Even host Scott Cam told The New Daily at the series launch in Melbourne the producers and crew take it “one Block at a time”.
The show has come a long way since it started with Jamie Durie wandering along the beach in Sydney’s Bondi introducing a comparatively simple series where four couples took on renovating four apartments in a pretty standard apartment block.
But can it keep delivering?
Scotty pointed out that the major change in the series has been the emergence of a “well-oiled machine” of tradies and producers who work with the Blockheads to tackle the massive renovation for this new series.
Five 1920s weatherboard houses – marked for demolition – have been rescued, sawn in half, transported and rebuilt side-by-side on a block in a fairly ordinary street in the Melbourne suburb of Elsternwick.
“We would never have taken this on 10 years ago, five five-bedroomed homes with three car garages on a block of land in 12 weeks. It’s not impossible for us anymore,” Cam said.
By now, we all are now pretty familiar with the format and the casting. This year is no exception.
There are the Scrappers who are Experts, the Reno Rookies, the Beautiful Young Things, the Doing It Toughs and the Country Boys.
Early leaders in the “we hope they do well” stakes are Wombat and Stick – mates since childhood – from rural New South Wales.
Wombat (he looks a bit like one) – with his flowing red beard, overalls and bush hat – lives in a shipping container. He’s hoping The Block will give him the skills to convert that into a home.
Stick (he was skinny as a kid) pays tribute to the team behind them.
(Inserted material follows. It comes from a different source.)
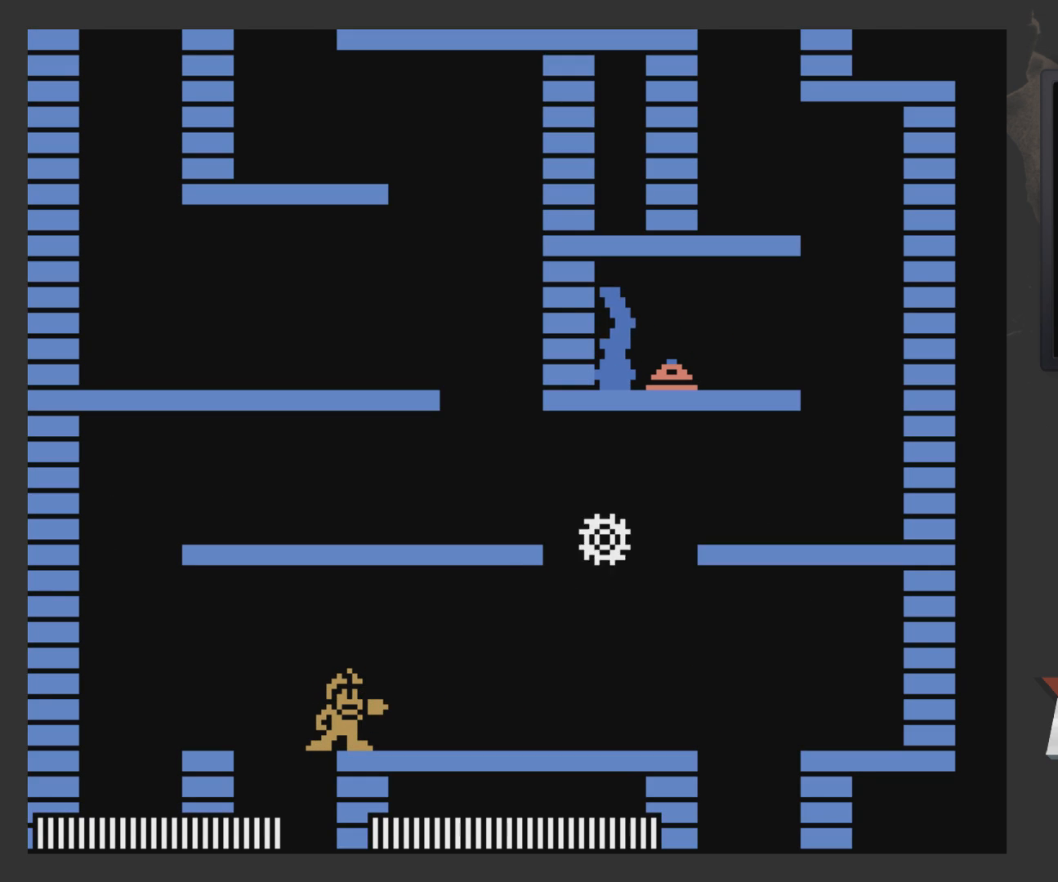
{"buttons": ["DPAD_UP"], "left_stick": "center", "right_stick": "center", "events": [[150, "A", "down"], [250, "X", "down"], [350, "X", "up"], [400, "A", "up"]]}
“It’s a team who do it but we’re just the ones at the front. I wish we could give them a bit more recognition for what they do,” he told The New Daily.
Are they ready for TV fame? Not really.
“Wombat was out buying a pie this morning and someone said, ‘I’ve only seen one ad and I know it’s you,’ and he went, ‘Oooooh’.”
The other stars of this series are the vintage houses. The Blockheads must keep the character and features in their build.
Choosing houses for this series is a smart move. There’s more take-home information for would-be renovators who don’t want to live in cold, modern apartments.
Channel 9’s got a tough task with this series, having rewritten the reality show bible with Australian Ninja Warrior where pace and energy replaced the long, drawn-out pauses and manufactured moments that have been the mainstays of shows like The Block.
But producers quickly rip into the action in first episode – renovating a bedroom in 48 hours and allowing the winner to choose the house they renovate.
Sure, it takes two episodes to get to see who won – but the pacing is energetic and the show whizzes by.
Scott Cam refused to name his favourite Block building, saying, “I love them all equally, like my children.”
But, in future, he might have to admit this project is special. A sneak peek reveals well-thought out, comfortable homes, which could bust the selling price records and perhaps ratings.
“Families love it. Mums and Dads are out there doing what we do every weekend. When you own a house you have just completed a reno, about to do a reno or planning one. Everybody wants to improve something.”
Seems there’s plenty of life in the old girl yet.